Jonathan V. told us in the Admin. SLG meeting last night, that though he understood the value for our community of getting people to make their contributions electronically (setting up regular bank checks), he chooses to use an old-fashioned check, because he needs to bring it to church.
Sometimes when parents find themselves empty-nesters, their attendance changes drastically. Is this just a reverse example — without their kids to get to church, it’s easy to sort of give oneself a vacation, and then fall out of the habit all together.
I have recently been paying telephone tag for over a week with someone who we only see in worship once a year or so.
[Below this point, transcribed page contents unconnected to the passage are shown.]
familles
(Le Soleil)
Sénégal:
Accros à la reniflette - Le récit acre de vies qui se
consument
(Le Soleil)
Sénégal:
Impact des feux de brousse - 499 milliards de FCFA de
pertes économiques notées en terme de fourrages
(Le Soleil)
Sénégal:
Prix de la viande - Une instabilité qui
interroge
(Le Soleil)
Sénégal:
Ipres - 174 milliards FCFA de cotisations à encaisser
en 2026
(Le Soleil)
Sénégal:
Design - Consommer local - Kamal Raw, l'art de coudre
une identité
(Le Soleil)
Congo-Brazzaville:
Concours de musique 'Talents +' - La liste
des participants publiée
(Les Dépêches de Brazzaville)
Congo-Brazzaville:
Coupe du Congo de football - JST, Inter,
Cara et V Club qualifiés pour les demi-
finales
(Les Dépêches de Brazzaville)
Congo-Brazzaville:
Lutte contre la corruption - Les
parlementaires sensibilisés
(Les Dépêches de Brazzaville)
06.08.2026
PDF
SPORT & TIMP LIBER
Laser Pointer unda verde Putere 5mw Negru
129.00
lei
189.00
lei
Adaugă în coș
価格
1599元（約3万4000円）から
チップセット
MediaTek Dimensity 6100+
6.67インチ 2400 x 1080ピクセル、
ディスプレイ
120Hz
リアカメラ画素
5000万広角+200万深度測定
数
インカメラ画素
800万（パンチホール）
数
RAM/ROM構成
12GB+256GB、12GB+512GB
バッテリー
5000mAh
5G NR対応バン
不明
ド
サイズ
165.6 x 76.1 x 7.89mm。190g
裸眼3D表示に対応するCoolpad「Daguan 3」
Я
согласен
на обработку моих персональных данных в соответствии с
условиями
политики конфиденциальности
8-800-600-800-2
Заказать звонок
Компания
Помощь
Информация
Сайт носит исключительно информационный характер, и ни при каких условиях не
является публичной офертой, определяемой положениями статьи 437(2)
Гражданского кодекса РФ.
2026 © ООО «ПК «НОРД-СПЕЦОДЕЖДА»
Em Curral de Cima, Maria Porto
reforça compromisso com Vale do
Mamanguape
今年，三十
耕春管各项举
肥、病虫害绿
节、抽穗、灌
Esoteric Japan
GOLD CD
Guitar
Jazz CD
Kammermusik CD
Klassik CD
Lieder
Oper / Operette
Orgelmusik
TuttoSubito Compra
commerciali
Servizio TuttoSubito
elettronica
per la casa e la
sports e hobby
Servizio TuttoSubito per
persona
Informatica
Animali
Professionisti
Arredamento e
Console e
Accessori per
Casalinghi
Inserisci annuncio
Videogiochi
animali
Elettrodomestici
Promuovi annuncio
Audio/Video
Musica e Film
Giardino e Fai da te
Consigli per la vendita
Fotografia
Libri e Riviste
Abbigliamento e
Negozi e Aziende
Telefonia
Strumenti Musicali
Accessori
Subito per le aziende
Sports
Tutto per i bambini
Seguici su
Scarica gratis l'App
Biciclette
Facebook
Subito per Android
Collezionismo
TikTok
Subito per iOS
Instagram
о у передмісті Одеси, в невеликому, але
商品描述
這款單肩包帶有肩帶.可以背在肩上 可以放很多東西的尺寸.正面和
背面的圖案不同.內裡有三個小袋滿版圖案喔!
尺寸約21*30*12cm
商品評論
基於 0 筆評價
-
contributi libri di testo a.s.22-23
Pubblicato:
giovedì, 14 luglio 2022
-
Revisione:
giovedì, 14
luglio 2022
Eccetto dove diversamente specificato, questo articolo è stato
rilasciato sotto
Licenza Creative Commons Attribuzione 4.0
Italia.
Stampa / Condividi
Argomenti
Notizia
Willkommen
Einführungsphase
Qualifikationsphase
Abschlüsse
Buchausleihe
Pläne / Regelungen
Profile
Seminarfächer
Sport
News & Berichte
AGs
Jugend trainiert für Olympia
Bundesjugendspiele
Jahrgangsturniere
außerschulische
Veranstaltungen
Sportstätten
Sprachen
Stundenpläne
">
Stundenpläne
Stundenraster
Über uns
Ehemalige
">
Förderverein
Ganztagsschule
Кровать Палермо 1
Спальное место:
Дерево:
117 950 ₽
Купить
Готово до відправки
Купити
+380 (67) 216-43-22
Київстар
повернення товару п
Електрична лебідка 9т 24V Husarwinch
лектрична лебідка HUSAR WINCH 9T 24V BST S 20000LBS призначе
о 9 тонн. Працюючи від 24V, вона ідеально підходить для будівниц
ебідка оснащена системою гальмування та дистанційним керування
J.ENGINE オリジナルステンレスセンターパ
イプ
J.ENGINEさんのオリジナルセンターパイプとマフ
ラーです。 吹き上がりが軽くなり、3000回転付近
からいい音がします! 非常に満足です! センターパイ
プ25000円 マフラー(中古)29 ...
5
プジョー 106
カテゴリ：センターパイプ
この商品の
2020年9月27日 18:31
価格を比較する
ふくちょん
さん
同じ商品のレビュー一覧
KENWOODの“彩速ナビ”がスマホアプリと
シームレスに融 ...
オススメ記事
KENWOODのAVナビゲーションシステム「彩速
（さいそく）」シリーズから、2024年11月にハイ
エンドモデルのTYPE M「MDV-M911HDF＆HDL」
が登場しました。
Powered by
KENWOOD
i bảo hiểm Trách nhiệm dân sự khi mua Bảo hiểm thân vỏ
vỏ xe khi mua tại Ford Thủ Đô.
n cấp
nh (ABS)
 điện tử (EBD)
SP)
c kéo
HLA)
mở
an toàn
And when I picked up on the 5 or 6 volley, and he said, “Finally, I get to talk to you,” I laughed and said, “You know where to find me every Sunday; maybe it’d be easier to come and talk to me in person.”
I’m not writing to make anyone feel bad. Come when you want. Come when you can. Old First means to be present to people who decide for themselves how best to relate to the church community. But, noticing how many people drop in fairly irregularly, even infrequently, I’m just wishing to be realistic. And to admit that for most of us, with all the demands on our lives, it’s hard to get here every Sunday… even when we know and remember that’s how we’re going to get the most out of church.
So, let’s think about how we can help ourselves and one another, by giving ourselves extra reasons to come.
~ A call during the week to check on someone.
~ An invitation because something special is happening in worship.
~ Scheduling doing something together after church.
~ Scheduling meetings or fellowship activities before or after worship.
Likewise, church itself might want to think about how to offer extra reasons to make it more often… What would help you get to church?